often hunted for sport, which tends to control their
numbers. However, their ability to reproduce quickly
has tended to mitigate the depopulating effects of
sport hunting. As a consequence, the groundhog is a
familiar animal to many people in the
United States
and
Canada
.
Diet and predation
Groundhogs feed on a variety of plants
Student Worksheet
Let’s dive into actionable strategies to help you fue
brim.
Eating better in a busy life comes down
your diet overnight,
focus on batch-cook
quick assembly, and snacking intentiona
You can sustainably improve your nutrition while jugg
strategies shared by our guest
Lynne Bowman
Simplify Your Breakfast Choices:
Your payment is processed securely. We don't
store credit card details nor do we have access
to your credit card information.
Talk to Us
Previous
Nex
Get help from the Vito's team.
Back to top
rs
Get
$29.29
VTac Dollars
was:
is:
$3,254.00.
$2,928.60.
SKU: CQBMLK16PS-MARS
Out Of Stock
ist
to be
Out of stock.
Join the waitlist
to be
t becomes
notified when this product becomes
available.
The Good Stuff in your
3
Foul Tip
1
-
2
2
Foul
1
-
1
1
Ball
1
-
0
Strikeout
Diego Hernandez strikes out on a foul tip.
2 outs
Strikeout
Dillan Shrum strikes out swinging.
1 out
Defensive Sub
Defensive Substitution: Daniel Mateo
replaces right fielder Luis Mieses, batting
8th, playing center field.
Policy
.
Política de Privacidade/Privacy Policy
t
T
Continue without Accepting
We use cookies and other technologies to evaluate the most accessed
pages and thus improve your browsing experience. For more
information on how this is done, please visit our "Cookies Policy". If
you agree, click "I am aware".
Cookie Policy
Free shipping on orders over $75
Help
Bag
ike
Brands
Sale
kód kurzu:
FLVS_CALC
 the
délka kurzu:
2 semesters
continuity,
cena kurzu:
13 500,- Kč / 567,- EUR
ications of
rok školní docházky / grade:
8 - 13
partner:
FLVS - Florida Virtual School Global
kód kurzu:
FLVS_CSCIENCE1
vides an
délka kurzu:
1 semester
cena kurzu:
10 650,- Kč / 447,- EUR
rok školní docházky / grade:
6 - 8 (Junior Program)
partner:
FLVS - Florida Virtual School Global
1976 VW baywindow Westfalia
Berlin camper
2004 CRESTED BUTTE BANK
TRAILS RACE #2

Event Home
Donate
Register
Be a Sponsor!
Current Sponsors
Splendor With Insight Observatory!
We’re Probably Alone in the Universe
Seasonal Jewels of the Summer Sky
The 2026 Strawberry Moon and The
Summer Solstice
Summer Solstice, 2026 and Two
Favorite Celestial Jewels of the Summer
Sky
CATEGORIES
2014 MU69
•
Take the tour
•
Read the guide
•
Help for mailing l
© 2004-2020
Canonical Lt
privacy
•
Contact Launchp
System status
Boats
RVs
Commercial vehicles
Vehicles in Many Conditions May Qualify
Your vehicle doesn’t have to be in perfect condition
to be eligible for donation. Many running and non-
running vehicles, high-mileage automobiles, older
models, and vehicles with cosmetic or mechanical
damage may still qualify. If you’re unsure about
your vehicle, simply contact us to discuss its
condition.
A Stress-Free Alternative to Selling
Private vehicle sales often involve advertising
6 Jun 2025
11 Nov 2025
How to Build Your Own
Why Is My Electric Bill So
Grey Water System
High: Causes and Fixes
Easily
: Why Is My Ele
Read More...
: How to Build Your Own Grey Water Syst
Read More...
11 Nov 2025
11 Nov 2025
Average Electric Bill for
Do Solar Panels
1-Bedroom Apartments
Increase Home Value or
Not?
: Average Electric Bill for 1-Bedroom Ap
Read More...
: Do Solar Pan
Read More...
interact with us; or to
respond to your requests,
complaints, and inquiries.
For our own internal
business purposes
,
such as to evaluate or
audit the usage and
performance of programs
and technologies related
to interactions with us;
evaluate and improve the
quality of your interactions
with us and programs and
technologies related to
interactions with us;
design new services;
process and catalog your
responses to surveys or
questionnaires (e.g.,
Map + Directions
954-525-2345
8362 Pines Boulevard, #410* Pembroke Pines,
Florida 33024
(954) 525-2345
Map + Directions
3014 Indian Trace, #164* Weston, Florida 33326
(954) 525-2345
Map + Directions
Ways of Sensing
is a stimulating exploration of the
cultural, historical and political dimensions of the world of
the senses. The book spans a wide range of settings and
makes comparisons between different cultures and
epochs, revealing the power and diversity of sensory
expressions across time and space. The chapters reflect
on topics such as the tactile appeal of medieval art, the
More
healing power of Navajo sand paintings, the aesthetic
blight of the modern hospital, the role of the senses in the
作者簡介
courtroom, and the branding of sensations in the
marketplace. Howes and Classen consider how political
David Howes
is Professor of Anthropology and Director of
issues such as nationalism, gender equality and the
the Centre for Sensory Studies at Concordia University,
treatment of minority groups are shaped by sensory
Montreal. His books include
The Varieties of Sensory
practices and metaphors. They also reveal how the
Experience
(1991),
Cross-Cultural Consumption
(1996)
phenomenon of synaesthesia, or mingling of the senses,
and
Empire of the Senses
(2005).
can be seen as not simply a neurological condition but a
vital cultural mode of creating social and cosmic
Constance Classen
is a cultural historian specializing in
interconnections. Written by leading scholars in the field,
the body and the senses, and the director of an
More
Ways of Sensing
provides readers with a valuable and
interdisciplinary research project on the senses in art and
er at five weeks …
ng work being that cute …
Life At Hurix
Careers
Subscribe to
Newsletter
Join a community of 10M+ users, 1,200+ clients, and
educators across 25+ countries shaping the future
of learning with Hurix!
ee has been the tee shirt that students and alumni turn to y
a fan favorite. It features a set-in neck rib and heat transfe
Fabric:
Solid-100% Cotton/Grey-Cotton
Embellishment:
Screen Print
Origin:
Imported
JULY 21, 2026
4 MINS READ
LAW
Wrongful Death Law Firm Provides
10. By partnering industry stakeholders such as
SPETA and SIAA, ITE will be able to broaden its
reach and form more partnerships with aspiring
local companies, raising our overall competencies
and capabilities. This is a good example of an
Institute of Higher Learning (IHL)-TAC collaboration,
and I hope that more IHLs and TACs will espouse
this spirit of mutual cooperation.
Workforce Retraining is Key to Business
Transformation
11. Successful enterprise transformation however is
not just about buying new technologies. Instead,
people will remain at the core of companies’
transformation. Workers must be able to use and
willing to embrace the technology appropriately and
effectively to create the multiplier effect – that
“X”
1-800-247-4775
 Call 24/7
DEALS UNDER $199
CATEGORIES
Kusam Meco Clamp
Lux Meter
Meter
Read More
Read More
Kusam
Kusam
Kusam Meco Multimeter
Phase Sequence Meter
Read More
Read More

===============

**EXERCISE OBJECTIVE:**
A faithful, complete reproduction of the listing above is requested.

**YOUR RESPONSE:**
often hunted for sport, which tends to control their
numbers. However, their ability to reproduce quickly
has tended to mitigate the depopulating effects of
sport hunting. As a consequence, the groundhog is a
familiar animal to many people in the
United States
and
Canada
.
Diet and predation
Groundhogs feed on a variety of plants
Student Worksheet
Let’s dive into actionable strategies to help you fue
brim.
Eating better in a busy life comes down
your diet overnight,
focus on batch-cook
quick assembly, and snacking intentiona
You can sustainably improve your nutrition while jugg
strategies shared by our guest
Lynne Bowman
Simplify Your Breakfast Choices:
Your payment is processed securely. We don't
store credit card details nor do we have access
to your credit card information.
Talk to Us
Previous
Nex
Get help from the Vito's team.
Back to top
rs
Get
$29.29
VTac Dollars
was:
is:
$3,254.00.
$2,928.60.
SKU: CQBMLK16PS-MARS
Out Of Stock
ist
to be
Out of stock.
Join the waitlist
to be
t becomes
notified when this product becomes
available.
The Good Stuff in your
3
Foul Tip
1
-
2
2
Foul
1
-
1
1
Ball
1
-
0
Strikeout
Diego Hernandez strikes out on a foul tip.
2 outs
Strikeout
Dillan Shrum strikes out swinging.
1 out
Defensive Sub
Defensive Substitution: Daniel Mateo
replaces right fielder Luis Mieses, batting
8th, playing center field.
Policy
.
Política de Privacidade/Privacy Policy
t
T
Continue without Accepting
We use cookies and other technologies to evaluate the most accessed
pages and thus improve your browsing experience. For more
information on how this is done, please visit our "Cookies Policy". If
you agree, click "I am aware".
Cookie Policy
Free shipping on orders over $75
Help
Bag
ike
Brands
Sale
kód kurzu:
FLVS_CALC
 the
délka kurzu:
2 semesters
continuity,
cena kurzu:
13 500,- Kč / 567,- EUR
ications of
rok školní docházky / grade:
8 - 13
partner:
FLVS - Florida Virtual School Global
kód kurzu:
FLVS_CSCIENCE1
vides an
délka kurzu:
1 semester
cena kurzu:
10 650,- Kč / 447,- EUR
rok školní docházky / grade:
6 - 8 (Junior Program)
partner:
FLVS - Florida Virtual School Global
1976 VW baywindow Westfalia
Berlin camper
2004 CRESTED BUTTE BANK
TRAILS RACE #2

Event Home
Donate
Register
Be a Sponsor!
Current Sponsors
Splendor With Insight Observatory!
We’re Probably Alone in the Universe
Seasonal Jewels of the Summer Sky
The 2026 Strawberry Moon and The
Summer Solstice
Summer Solstice, 2026 and Two
Favorite Celestial Jewels of the Summer
Sky
CATEGORIES
2014 MU69
•
Take the tour
•
Read the guide
•
Help for mailing l
© 2004-2020
Canonical Lt
privacy
•
Contact Launchp
System status
Boats
RVs
Commercial vehicles
Vehicles in Many Conditions May Qualify
Your vehicle doesn’t have to be in perfect condition
to be eligible for donation. Many running and non-
running vehicles, high-mileage automobiles, older
models, and vehicles with cosmetic or mechanical
damage may still qualify. If you’re unsure about
your vehicle, simply contact us to discuss its
condition.
A Stress-Free Alternative to Selling
Private vehicle sales often involve advertising
6 Jun 2025
11 Nov 2025
How to Build Your Own
Why Is My Electric Bill So
Grey Water System
High: Causes and Fixes
Easily
: Why Is My Ele
Read More...
: How to Build Your Own Grey Water Syst
Read More...
11 Nov 2025
11 Nov 2025
Average Electric Bill for
Do Solar Panels
1-Bedroom Apartments
Increase Home Value or
Not?
: Average Electric Bill for 1-Bedroom Ap
Read More...
: Do Solar Pan
Read More...
interact with us; or to
respond to your requests,
complaints, and inquiries.
For our own internal
business purposes
,
such as to evaluate or
audit the usage and
performance of programs
and technologies related
to interactions with us;
evaluate and improve the
quality of your interactions
with us and programs and
technologies related to
interactions with us;
design new services;
process and catalog your
responses to surveys or
questionnaires (e.g.,
Map + Directions
954-525-2345
8362 Pines Boulevard, #410* Pembroke Pines,
Florida 33024
(954) 525-2345
Map + Directions
3014 Indian Trace, #164* Weston, Florida 33326
(954) 525-2345
Map + Directions
Ways of Sensing
is a stimulating exploration of the
cultural, historical and political dimensions of the world of
the senses. The book spans a wide range of settings and
makes comparisons between different cultures and
epochs, revealing the power and diversity of sensory
expressions across time and space. The chapters reflect
on topics such as the tactile appeal of medieval art, the
More
healing power of Navajo sand paintings, the aesthetic
blight of the modern hospital, the role of the senses in the
作者簡介
courtroom, and the branding of sensations in the
marketplace. Howes and Classen consider how political
David Howes
is Professor of Anthropology and Director of
issues such as nationalism, gender equality and the
the Centre for Sensory Studies at Concordia University,
treatment of minority groups are shaped by sensory
Montreal. His books include
The Varieties of Sensory
practices and metaphors. They also reveal how the
Experience
(1991),
Cross-Cultural Consumption
(1996)
phenomenon of synaesthesia, or mingling of the senses,
and
Empire of the Senses
(2005).
can be seen as not simply a neurological condition but a
vital cultural mode of creating social and cosmic
Constance Classen
is a cultural historian specializing in
interconnections. Written by leading scholars in the field,
the body and the senses, and the director of an
More
Ways of Sensing
provides readers with a valuable and
interdisciplinary research project on the senses in art and
er at five weeks …
ng work being that cute …
Life At Hurix
Careers
Subscribe to
Newsletter
Join a community of 10M+ users, 1,200+ clients, and
educators across 25+ countries shaping the future
of learning with Hurix!
ee has been the tee shirt that students and alumni turn to y
a fan favorite. It features a set-in neck rib and heat transfe
Fabric:
Solid-100% Cotton/Grey-Cotton
Embellishment:
Screen Print
Origin:
Imported
JULY 21, 2026
4 MINS READ
LAW
Wrongful Death Law Firm Provides
10. By partnering industry stakeholders such as
SPETA and SIAA, ITE will be able to broaden its
reach and form more partnerships with aspiring
local companies, raising our overall competencies
and capabilities. This is a good example of an
Institute of Higher Learning (IHL)-TAC collaboration,
and I hope that more IHLs and TACs will espouse
this spirit of mutual cooperation.
Workforce Retraining is Key to Business
Transformation
11. Successful enterprise transformation however is
not just about buying new technologies. Instead,
people will remain at the core of companies’
transformation. Workers must be able to use and
willing to embrace the technology appropriately and
effectively to create the multiplier effect – that
“X”
1-800-247-4775
 Call 24/7
DEALS UNDER $199
CATEGORIES
Kusam Meco Clamp
Lux Meter
Meter
Read More
Read More
Kusam
Kusam
Kusam Meco Multimeter
Phase Sequence Meter
Read More
Read More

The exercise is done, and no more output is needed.